10 Interesting Things You May Not Have Known About the Lottery
Lottery fever is sweeping the country with both the Mega Millions and Powerball getting into that stupid kind of money level.
The Mega Millions lottery jackpot will be an estimated $850 million tonight while tomorrow's Powerball drawing should be around $640 million.
We are a society fascinated by the thought of winning the lottery and all the joys that it could bring to our lives and those around us. There are so many intriguing aspects of the lottery as a whole.
I've dug around and found these 10 interesting facts about the lottery in general that you may or may have not already known.
- According to the National Endowment for Financial Education, about 70% of those who win a lottery or receive a large windfall go bankrupt within a few years.
- More often than not, winners will quit their job the day after winning their jackpot, which means the money hasn't hit their account. That's a bit of counting their chickens before they hatch.

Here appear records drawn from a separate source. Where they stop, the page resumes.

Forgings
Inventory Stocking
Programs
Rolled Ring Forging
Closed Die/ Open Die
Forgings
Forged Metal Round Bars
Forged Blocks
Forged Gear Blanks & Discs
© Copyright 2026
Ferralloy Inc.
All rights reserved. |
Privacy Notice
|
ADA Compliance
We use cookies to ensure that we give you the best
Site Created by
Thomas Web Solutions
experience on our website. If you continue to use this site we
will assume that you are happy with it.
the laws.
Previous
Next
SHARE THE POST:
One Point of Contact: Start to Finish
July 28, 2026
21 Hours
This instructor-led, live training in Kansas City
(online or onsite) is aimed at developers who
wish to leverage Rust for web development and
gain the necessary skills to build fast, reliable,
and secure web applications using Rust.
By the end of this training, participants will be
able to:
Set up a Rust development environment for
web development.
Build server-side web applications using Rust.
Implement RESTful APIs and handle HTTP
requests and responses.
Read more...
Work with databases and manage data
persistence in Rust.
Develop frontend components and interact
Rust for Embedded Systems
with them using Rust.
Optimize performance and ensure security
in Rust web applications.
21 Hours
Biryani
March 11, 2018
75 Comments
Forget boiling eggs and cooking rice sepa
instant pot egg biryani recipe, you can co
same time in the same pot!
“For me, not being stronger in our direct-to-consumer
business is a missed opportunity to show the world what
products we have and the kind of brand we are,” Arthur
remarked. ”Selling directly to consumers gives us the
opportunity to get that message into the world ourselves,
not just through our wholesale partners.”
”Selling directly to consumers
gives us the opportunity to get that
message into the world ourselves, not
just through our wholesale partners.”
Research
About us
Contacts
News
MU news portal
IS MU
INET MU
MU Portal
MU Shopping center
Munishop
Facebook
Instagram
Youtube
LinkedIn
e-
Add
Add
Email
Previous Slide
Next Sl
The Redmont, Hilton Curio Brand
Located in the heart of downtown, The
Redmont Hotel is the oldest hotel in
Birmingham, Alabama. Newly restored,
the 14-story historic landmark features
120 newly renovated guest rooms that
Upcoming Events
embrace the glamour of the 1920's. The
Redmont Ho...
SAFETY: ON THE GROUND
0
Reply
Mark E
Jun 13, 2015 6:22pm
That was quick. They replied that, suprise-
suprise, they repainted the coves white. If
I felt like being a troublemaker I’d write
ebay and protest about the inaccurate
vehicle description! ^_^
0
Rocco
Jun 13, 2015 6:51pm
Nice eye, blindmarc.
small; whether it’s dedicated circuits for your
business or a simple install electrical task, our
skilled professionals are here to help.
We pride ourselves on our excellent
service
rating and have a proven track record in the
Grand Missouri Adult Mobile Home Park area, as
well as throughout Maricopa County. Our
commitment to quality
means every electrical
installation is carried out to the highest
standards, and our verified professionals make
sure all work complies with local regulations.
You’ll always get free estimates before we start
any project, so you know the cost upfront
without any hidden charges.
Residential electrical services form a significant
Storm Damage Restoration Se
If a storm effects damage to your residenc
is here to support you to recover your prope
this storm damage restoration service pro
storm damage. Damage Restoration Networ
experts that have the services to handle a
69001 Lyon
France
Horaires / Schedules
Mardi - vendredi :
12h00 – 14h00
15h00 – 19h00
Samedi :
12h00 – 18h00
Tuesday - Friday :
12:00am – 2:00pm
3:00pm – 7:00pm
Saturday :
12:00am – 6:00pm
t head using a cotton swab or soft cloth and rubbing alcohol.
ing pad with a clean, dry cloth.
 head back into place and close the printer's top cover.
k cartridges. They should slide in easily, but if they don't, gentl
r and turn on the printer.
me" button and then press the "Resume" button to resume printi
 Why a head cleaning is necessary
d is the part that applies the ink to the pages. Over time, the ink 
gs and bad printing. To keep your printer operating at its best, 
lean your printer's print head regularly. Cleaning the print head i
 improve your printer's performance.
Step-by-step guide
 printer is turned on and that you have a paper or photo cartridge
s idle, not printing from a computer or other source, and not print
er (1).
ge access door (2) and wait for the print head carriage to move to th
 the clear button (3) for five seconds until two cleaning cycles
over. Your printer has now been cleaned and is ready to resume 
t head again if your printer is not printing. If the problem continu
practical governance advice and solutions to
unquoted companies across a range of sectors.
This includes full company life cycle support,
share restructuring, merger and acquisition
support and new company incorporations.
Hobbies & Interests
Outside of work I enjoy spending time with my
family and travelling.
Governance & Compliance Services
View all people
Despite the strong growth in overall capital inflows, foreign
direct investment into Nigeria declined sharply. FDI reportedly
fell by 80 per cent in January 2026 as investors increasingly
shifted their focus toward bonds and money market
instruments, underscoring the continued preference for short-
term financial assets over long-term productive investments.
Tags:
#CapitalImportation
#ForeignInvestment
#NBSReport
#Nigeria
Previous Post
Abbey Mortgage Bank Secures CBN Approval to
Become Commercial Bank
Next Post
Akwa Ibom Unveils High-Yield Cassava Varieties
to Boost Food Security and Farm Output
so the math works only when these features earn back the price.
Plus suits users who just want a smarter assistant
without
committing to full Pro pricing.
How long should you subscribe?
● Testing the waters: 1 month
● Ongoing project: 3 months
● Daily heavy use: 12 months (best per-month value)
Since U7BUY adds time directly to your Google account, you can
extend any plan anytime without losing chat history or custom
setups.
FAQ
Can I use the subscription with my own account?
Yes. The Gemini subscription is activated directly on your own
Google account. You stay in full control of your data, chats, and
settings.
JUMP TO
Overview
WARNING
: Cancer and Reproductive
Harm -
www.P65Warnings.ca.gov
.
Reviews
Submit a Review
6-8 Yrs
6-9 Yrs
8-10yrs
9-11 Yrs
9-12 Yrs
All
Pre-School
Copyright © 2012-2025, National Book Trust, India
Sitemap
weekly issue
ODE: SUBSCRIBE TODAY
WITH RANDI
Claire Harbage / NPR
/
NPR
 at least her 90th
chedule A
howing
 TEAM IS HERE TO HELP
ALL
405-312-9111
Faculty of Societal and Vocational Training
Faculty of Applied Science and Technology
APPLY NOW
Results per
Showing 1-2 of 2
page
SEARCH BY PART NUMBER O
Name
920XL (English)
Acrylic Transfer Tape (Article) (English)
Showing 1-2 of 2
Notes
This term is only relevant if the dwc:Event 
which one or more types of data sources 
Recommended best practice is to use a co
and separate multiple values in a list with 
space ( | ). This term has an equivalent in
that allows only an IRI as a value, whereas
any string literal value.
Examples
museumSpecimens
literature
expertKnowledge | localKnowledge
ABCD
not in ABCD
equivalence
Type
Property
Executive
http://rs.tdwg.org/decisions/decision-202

- What happens to lottery winnings when a winner dies? "The estate will handle the lottery prize," explains the Powerball website's FAQ page. "A lottery annuity prize is just like any other asset. You can pass any remaining annuity payments on to your heirs or to anyone else."
- With most lotteries, you can get a choice of one check for the lump sum amount or you can receive it in the form of an annuity. The lump-sum is a single cash transfer, whereas the annuity is a series of annual payments (often spread out over 20 to 30 years).
- If you win a $1 million jackpot and take the lump sum, your federal income taxes are estimated at $370,000, figuring a tax bracket of 37%.
- The youngest winner is Manuel Franco, 24, from Wisconsin. He pulled in a whopping $786 million jackpot. He said winning "feels like a dream."
- Only seven states right now allow lottery winners to maintain their anonymity: Delaware, Kansas, Maryland, North Dakota, Texas, Ohio, and South Carolina. Six others also allow people to form a trust to claim prize money anonymously. California actually forbids lottery winners to remain anonymous.
- Ten states, along with Puerto Rico and U.S. Virgin Islands, don't charge any state taxes on lottery winnings: California, Delaware, Florida, New Hampshire, Pennsylvania, South Dakota, Tennessee, Texas, Washington, and Wyoming.
- In general, if you live in one state and win a lottery in another, you're first taxed by the state where you bought the lottery ticket. If your state's tax rate is higher, you'll then get a "credit" for the taxes you paid to the other state and pay the difference to your state.
- As you know, the odds of winning a lottery jackpot are extremely long. The odds of winning the Powerball grand prize are 1 in 292,201,338 and for the Mega Millions it's 1 in 302,575,350. For reference, there are about 330 million people in America.
Hey, but still go out and buy a ticket or 12, someone has to win this thing!